Hanks' salts is a collective group of salts rich in bicarbonate ions, formulated in 1940 by the microbiologist John H. Hanks. Typically, they are used as a buffer system in cell culture media and aid in maintaining the optimum physiological pH (roughly 7.0–7.4) for cellular growth. Due to their poorly reactive nature and small concentration in solution, Hanks' salts are mainly used in media that are exposed to atmospheric conditions as opposed to incubation. Performing the latter drastically exceeds the buffer capacity of Hanks' salts and may result in cell death.

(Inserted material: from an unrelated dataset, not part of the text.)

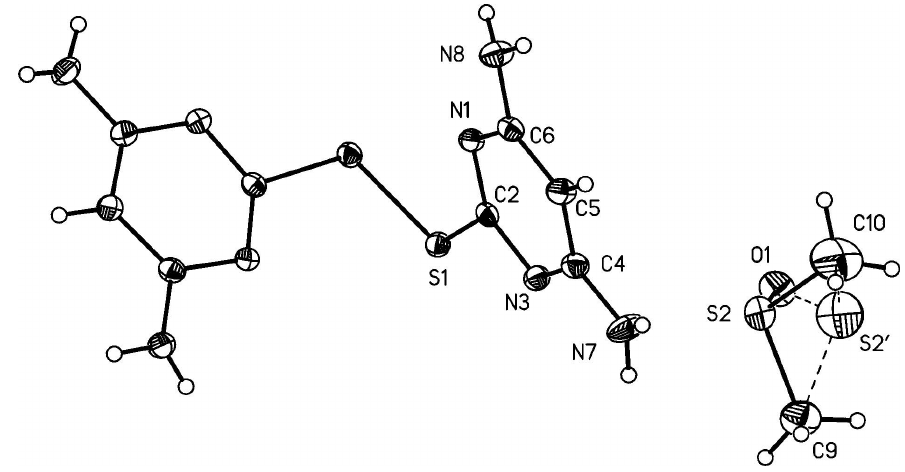
Figure 1 The molecular structure of (I) with displacement ellipsoids shown at the 50% probability level. Bonds of the DMSO molecule in the minor orientation are shown as dashed lines. The unlabelled atoms of the disulfide molecule are generated by the symmetry operation (3/2-x, 1/2-y,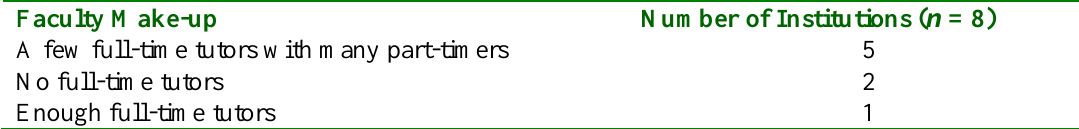
Table 15. Faculty make-up among Chinese online institutions Faculty Make-up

The recipe according to AATBIO

Table 1. Required components

| Component | Amount | Concentration |
| NaCl (mw: 58.44 g/mol) | 8 g | 0.14 M |
| KCl (mw: 74.55 g/mol) | 400 mg | 0.005 M |
| CaCl_{2} (mw: 110.98 g/mol) | 140 mg | 0.001 M |
| MgSO_{4}-7H_{2}O (mw: 246.47 g/mol) | 100 mg | 0.0004 M |
| MgCl_{2}-6H_{2}O (mw: 203.303 g/mol) | 100 mg | 0.0005 M |
| Na_{2}HPO_{4}-2H_{2}O (mw: 177.99 g/mol) | 60 mg | 0.0003 M |
| KH_{2}PO_{4} (mw: 136.086 g/mol) | 60 mg | 0.0004 M |
| D-Glucose (Dextrose) (mw: 180.156 g/mol) | 1 g | 0.006 M |
| NaHCO_{3} (mw: 84.01 g/mol) | 350 mg | 0.004 M |

1. Prepare 800 mL of distilled water in a suitable container.
2. Add 8 g of NaCl to the solution.
3. Add 400 mg of KCl to the solution.
4. Add 140 mg of CaCl_{2} to the solution.
5. Add 100 mg of MgSO_{4}-7H_{2}O to the solution.
6. Add 100 mg of MgCl_{2}-6H_{2}O to the solution.
7. Add 60 mg of Na_{2}HPO_{4}-2H_{2}O to the solution.
8. Add 60 mg of KH_{2}PO_{4} to the solution.
9. Add 1 g of D-Glucose (Dextrose) to the solution.
10. Add 350 mg of NaHCO_{3} to the solution.
11. Add distilled water until volume is 1 L.